Please transcribe the records from their first line through the line containing "[instrumental pixel values]", with both of those lines included.

──────── MATERIAL PROVIDED

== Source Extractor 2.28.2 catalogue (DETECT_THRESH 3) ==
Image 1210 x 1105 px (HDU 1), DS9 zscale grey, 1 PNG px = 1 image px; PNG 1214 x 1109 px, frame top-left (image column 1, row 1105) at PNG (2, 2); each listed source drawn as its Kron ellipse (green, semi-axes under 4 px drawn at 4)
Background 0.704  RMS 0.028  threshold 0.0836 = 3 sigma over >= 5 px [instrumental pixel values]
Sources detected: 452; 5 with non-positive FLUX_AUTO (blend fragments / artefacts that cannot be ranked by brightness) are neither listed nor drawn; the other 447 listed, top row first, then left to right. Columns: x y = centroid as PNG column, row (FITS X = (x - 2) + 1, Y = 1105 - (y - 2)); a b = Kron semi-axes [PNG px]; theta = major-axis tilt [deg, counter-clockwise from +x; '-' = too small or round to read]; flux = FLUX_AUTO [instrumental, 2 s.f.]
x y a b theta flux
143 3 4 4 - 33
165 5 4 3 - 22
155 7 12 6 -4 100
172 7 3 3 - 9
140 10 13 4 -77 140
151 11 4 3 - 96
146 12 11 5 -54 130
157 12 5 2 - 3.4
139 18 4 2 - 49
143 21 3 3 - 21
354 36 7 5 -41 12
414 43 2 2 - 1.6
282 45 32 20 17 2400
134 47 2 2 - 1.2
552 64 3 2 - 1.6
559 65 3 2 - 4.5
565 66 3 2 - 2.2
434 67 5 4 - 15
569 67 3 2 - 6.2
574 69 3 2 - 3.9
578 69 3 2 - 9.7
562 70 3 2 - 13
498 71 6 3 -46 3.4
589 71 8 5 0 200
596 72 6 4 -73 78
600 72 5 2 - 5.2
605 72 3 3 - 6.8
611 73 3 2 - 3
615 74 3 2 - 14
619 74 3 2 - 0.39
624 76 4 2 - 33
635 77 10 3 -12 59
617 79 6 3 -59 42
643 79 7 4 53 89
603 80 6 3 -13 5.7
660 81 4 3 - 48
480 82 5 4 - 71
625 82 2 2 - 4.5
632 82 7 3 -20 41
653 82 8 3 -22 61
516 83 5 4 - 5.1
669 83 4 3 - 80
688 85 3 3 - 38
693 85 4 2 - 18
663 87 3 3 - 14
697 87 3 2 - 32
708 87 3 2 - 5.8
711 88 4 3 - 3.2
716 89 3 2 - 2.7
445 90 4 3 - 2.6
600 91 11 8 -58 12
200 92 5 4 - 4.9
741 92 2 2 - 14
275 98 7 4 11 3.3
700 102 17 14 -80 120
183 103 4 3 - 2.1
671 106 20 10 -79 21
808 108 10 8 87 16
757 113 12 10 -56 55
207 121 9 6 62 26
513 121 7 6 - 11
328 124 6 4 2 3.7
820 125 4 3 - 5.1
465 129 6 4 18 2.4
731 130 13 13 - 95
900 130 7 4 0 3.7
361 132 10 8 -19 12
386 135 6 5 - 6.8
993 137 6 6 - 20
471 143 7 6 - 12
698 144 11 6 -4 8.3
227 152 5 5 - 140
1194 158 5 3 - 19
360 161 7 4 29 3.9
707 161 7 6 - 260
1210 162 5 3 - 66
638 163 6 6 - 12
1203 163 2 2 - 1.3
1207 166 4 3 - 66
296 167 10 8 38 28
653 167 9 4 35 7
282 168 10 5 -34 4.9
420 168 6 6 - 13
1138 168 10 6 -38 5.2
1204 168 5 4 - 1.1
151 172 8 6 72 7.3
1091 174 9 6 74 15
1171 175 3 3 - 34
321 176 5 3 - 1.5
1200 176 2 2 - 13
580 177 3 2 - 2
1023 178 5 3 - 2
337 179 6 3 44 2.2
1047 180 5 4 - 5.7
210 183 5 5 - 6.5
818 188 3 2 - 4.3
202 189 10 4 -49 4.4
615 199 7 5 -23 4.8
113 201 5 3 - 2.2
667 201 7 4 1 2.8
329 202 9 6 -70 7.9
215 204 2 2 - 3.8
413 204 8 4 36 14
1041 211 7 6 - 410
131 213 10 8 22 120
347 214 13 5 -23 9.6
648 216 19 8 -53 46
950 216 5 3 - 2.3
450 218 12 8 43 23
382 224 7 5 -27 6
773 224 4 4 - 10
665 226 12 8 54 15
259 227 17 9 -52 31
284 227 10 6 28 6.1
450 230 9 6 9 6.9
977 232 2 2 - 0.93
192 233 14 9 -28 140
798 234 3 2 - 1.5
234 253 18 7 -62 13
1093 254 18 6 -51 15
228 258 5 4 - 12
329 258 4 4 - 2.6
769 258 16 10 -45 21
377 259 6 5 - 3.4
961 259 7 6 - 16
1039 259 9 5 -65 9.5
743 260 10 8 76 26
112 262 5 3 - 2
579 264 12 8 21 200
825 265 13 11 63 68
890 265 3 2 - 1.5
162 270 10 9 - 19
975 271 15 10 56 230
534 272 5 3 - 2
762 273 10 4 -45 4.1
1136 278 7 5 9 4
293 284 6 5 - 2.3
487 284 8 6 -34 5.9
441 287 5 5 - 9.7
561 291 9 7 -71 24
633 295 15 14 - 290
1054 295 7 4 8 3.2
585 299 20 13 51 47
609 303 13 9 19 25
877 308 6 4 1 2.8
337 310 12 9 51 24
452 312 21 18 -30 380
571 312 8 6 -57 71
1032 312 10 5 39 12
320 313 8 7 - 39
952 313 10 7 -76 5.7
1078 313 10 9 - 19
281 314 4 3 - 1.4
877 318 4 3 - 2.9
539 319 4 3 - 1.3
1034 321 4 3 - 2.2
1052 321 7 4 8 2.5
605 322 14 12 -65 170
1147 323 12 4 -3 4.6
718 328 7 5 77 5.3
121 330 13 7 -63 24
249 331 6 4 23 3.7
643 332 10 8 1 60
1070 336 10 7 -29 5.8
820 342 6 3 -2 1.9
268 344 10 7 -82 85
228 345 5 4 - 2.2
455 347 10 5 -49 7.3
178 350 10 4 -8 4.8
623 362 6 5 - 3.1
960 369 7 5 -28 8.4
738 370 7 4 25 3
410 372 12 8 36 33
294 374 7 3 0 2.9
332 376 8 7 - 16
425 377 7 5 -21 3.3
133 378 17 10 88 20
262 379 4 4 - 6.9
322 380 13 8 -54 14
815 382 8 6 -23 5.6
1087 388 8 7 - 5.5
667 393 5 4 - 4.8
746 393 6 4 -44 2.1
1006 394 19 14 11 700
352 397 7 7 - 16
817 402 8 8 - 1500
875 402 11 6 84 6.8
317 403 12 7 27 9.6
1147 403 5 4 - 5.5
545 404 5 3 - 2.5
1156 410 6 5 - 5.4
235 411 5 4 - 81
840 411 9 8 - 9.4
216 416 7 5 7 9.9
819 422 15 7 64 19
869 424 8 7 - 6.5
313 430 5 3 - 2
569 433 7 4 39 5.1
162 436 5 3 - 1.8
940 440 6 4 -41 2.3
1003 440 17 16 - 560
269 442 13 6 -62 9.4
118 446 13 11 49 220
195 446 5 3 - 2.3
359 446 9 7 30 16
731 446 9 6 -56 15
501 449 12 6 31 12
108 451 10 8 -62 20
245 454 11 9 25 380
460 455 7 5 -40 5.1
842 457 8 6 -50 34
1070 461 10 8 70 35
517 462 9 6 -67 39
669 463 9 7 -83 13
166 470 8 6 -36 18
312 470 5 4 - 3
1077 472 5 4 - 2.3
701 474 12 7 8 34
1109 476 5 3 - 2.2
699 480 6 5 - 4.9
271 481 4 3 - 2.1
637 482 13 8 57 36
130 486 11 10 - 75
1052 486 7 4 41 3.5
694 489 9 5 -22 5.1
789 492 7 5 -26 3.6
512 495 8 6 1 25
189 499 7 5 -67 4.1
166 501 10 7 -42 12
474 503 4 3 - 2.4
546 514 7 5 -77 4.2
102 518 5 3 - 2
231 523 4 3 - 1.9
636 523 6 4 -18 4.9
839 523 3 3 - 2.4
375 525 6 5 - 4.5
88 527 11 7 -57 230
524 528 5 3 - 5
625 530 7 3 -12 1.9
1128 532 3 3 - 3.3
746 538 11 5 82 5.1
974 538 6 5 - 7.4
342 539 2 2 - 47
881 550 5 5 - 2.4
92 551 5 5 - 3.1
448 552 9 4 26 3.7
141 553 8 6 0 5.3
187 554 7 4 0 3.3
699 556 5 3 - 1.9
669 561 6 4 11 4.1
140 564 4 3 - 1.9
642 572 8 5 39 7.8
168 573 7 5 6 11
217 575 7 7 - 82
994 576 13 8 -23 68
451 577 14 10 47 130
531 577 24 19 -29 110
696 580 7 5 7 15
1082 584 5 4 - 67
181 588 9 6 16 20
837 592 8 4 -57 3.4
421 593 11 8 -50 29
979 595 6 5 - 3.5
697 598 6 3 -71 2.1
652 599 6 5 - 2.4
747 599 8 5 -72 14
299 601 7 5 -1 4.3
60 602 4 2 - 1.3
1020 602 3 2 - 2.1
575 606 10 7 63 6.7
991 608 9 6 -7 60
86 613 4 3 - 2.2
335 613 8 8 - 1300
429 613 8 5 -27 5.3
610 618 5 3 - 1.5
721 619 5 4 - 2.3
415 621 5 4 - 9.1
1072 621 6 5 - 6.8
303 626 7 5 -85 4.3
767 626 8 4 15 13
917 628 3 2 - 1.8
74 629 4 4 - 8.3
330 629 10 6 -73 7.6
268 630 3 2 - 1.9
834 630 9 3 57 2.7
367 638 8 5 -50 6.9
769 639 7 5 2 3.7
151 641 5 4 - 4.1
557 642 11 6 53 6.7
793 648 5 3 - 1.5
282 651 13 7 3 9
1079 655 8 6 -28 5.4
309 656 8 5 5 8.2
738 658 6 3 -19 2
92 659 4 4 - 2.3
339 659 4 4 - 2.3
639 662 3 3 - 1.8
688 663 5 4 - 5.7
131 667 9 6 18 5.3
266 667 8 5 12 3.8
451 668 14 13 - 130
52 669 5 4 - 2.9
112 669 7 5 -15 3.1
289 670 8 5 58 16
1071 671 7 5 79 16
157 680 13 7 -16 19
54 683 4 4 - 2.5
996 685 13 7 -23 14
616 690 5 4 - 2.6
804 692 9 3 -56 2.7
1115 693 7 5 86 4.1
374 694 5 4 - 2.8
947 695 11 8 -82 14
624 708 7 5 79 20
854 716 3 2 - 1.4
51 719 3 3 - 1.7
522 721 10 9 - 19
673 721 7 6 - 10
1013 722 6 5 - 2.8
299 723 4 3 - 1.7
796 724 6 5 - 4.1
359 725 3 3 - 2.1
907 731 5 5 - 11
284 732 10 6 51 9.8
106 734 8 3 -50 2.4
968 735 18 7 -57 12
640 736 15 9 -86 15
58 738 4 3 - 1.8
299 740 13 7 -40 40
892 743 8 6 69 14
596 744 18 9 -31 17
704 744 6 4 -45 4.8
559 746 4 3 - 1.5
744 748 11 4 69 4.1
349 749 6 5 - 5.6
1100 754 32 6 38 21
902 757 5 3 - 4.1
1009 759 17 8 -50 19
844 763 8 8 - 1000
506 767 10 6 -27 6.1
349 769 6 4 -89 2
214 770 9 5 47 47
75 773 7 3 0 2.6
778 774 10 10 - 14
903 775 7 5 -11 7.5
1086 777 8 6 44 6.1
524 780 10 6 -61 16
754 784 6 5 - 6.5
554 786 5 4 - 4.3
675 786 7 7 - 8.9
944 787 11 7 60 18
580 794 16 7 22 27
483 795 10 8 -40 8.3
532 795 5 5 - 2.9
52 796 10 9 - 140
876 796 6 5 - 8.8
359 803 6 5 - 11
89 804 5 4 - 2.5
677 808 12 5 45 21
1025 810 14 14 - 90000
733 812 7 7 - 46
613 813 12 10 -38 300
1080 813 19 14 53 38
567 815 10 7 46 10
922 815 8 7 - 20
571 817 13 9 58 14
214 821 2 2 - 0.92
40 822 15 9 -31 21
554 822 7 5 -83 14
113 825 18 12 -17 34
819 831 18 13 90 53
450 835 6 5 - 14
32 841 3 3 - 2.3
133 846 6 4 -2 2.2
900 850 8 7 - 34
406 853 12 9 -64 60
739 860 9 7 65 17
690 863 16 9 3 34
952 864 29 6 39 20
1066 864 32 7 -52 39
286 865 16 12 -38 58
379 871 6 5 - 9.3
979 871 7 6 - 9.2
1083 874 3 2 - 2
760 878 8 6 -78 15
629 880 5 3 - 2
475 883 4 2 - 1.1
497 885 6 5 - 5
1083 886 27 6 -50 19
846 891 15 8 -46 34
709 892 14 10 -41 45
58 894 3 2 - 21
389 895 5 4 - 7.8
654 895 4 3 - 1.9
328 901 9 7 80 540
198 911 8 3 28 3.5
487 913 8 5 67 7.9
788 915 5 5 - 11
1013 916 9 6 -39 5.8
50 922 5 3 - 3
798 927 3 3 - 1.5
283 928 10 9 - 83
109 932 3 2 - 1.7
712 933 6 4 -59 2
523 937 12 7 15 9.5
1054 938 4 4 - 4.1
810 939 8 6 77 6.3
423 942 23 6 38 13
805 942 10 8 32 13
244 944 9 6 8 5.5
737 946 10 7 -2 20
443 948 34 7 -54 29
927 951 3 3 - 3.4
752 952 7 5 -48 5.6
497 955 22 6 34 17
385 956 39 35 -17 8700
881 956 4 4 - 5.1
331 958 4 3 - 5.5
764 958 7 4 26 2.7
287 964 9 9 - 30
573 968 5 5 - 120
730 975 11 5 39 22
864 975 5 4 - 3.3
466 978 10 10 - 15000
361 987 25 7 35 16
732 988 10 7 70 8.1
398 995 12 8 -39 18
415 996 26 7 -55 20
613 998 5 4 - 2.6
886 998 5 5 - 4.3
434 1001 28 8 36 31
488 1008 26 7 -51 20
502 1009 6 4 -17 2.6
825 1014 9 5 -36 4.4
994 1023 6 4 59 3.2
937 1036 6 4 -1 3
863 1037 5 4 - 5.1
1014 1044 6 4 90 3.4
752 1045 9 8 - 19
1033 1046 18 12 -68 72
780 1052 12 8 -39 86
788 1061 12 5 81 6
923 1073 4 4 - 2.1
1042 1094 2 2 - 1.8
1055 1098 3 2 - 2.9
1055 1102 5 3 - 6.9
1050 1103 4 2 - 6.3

────────────────

→ **THE SOLUTION**:
== Source Extractor 2.28.2 catalogue (DETECT_THRESH 3) ==
Image 1210 x 1105 px (HDU 1), DS9 zscale grey, 1 PNG px = 1 image px; PNG 1214 x 1109 px, frame top-left (image column 1, row 1105) at PNG (2, 2); each listed source drawn as its Kron ellipse (green, semi-axes under 4 px drawn at 4)
Background 0.704  RMS 0.028  threshold 0.0836 = 3 sigma over >= 5 px [instrumental pixel values]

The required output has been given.